### SELECTED PASSAGE
The UNESCO statement also criticized the transformation of water from a natural resource into a marketable product.

“No longer an element to be revered and protected, it is a consumer product that we have shamefully neglected," it said.

A water report, Pipe Dreams, was also released by U.K.-based Tearfund on Wednesday to coincide with World Water Day.

In the report, the Evangelical Christian aid and development agency revealed that European Union aid for water and sanitation has declined year by year.

Tearfund made an urgent appeal for the doubling of aid to $30 billion (USD) for water and sanitation.

UNESCO chose as the theme for this year’s World Water Day “Water and Culture” – a theme that follows on from the cries of experts at the Mexico forum to decentralize water management and return to more traditional methods as the “intelligent” way to reform.

"Technology alone ... will not lead us to viable solutions," read a statement from UNESCO director general Koichiro Matsuura.

### INSTRUCTION A
In the World Water Day article, what level of aid for water and sanitation did Tearfund call for?
### INSTRUCTION B
Pick up the World Water Day article after its final sentence and write the next few sentences.

[Collected data entries]
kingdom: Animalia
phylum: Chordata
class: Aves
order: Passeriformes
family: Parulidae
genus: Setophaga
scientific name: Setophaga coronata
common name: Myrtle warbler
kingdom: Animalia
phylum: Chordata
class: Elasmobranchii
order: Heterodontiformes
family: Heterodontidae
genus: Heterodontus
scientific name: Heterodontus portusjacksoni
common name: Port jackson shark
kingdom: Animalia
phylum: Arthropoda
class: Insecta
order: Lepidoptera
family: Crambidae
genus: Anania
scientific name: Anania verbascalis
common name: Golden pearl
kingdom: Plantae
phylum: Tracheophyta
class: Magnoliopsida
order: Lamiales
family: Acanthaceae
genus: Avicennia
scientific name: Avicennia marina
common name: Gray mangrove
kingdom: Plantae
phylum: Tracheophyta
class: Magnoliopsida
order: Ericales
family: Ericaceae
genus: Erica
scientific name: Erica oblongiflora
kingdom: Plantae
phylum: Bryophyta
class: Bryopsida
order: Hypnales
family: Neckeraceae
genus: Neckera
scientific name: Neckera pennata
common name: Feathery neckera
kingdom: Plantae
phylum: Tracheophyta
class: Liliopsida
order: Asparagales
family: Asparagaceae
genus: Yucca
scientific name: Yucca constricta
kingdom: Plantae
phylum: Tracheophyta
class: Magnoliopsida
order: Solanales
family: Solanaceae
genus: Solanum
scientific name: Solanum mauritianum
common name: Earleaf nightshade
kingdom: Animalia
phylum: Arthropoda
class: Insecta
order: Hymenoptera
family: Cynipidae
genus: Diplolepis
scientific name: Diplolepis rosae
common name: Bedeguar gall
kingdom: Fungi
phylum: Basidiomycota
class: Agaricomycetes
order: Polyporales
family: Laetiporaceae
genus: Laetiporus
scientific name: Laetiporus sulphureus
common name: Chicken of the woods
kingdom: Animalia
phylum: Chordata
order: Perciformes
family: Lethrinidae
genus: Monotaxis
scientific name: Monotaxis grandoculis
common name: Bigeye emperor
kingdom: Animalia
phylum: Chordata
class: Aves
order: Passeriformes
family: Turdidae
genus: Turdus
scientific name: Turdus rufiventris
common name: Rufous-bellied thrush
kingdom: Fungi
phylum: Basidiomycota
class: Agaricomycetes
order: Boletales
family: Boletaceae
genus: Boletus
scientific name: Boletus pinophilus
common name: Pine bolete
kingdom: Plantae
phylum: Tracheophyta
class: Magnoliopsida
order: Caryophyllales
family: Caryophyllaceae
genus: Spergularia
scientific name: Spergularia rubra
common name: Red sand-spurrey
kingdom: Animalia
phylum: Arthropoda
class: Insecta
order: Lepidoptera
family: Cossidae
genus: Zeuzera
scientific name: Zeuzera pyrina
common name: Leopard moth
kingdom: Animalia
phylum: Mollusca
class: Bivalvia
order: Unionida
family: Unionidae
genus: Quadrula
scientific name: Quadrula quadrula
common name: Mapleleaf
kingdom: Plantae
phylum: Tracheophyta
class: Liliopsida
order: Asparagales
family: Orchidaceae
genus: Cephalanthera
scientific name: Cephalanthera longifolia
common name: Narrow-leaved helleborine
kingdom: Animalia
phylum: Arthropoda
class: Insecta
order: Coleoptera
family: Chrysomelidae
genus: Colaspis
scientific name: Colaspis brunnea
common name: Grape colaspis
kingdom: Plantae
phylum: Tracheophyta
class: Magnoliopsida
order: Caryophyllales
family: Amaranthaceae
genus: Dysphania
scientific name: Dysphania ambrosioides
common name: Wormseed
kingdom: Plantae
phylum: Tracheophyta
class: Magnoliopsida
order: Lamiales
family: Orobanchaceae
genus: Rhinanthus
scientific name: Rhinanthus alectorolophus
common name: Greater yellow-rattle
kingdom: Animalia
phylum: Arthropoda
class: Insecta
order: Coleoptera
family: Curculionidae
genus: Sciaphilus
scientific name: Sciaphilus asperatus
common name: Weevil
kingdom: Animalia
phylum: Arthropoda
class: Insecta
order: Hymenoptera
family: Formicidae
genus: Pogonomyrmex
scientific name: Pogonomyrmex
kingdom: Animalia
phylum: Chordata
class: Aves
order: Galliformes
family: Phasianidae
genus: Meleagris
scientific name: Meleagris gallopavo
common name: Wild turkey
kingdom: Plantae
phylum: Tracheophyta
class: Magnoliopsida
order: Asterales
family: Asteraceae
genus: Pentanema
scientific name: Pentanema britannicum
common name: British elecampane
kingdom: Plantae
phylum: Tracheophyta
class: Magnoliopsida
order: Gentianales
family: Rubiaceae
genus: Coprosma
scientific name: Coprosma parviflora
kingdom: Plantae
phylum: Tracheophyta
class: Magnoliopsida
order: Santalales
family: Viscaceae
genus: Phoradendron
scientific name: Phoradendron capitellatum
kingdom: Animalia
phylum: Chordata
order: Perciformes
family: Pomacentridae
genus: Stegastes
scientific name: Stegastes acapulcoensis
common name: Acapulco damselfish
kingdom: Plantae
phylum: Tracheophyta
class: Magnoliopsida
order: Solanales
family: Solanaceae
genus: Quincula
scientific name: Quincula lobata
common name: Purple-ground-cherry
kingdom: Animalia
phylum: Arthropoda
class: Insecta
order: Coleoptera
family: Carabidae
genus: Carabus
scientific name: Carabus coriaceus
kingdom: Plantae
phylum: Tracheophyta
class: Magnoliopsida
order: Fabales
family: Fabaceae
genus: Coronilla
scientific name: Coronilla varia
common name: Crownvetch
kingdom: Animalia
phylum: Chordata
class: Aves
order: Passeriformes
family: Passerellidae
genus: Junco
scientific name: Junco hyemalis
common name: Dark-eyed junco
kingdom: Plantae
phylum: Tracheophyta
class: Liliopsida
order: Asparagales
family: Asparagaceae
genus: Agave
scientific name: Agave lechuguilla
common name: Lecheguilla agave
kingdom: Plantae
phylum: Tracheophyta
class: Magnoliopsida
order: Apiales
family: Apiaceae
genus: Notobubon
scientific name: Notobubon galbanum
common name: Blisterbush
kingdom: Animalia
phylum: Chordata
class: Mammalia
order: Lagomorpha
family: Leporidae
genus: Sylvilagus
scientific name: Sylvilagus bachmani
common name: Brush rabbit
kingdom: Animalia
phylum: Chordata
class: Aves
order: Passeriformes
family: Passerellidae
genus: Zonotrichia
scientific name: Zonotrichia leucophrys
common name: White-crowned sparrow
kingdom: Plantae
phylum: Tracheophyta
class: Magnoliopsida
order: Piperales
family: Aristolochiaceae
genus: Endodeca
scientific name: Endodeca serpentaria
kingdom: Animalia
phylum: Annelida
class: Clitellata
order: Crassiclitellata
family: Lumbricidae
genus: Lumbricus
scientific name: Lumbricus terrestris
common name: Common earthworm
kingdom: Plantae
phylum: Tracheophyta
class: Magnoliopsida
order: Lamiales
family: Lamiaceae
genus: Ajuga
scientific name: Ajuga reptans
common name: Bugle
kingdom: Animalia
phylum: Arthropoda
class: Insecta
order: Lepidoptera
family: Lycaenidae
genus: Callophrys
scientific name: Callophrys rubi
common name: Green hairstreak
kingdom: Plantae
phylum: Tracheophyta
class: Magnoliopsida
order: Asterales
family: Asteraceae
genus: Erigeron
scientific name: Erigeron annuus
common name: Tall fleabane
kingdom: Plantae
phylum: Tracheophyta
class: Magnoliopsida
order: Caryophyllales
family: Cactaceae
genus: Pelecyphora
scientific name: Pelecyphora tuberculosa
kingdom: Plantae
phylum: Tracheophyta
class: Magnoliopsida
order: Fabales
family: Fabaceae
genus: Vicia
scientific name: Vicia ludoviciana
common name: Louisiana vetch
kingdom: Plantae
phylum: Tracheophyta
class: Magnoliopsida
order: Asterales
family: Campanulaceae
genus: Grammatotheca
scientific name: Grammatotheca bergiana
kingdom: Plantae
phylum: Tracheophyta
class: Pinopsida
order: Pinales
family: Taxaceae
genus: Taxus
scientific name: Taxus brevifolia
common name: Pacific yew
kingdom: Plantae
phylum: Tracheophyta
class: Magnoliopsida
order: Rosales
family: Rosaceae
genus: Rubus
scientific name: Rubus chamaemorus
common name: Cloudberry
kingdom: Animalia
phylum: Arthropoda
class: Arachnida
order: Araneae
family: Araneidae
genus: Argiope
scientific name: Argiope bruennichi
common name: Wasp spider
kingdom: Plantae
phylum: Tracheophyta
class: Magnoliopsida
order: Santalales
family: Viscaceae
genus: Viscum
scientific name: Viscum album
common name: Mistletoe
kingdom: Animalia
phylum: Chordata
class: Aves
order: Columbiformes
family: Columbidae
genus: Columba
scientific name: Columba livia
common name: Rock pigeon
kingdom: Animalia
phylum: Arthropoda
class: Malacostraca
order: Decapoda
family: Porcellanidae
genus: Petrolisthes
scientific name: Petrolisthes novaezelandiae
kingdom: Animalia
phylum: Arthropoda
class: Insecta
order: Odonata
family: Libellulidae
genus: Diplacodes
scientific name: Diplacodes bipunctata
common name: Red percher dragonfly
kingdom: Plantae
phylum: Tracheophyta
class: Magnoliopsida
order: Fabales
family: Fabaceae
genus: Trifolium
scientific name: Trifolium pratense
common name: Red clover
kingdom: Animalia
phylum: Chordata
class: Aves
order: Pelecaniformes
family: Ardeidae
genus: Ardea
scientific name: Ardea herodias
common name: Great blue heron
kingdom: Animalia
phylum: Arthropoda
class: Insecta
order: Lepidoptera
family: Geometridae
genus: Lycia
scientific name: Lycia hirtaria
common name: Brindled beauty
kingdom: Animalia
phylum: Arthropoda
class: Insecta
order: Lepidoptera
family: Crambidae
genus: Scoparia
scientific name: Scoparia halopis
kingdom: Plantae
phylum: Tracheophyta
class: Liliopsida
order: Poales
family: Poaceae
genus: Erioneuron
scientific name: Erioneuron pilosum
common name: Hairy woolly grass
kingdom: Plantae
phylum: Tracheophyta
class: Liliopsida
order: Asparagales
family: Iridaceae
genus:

### EXPECTED OUTPUT A
Tearfund called for aid to be doubled to $30 billion (USD).

### EXPECTED OUTPUT B
"It is vital that water management and governance take cultural traditions, indigenous practices and societal values into serious account" to reach "sustainable solutions that contribute to equity, peace and development," he said.

The U.N. study also indicted governments for the heavy subsidization of factors they are contributing considerably to environmental degradation and pollution, particularly pesticides and herbicide, water for irrigation and dam construction.

Areas already showing signs of the affect of water pollution are some of the gems of the natural world, including numerous regions across Southeast Asia, Caribbean coral reefs and river habitats, as well as east African rift Valley lakes.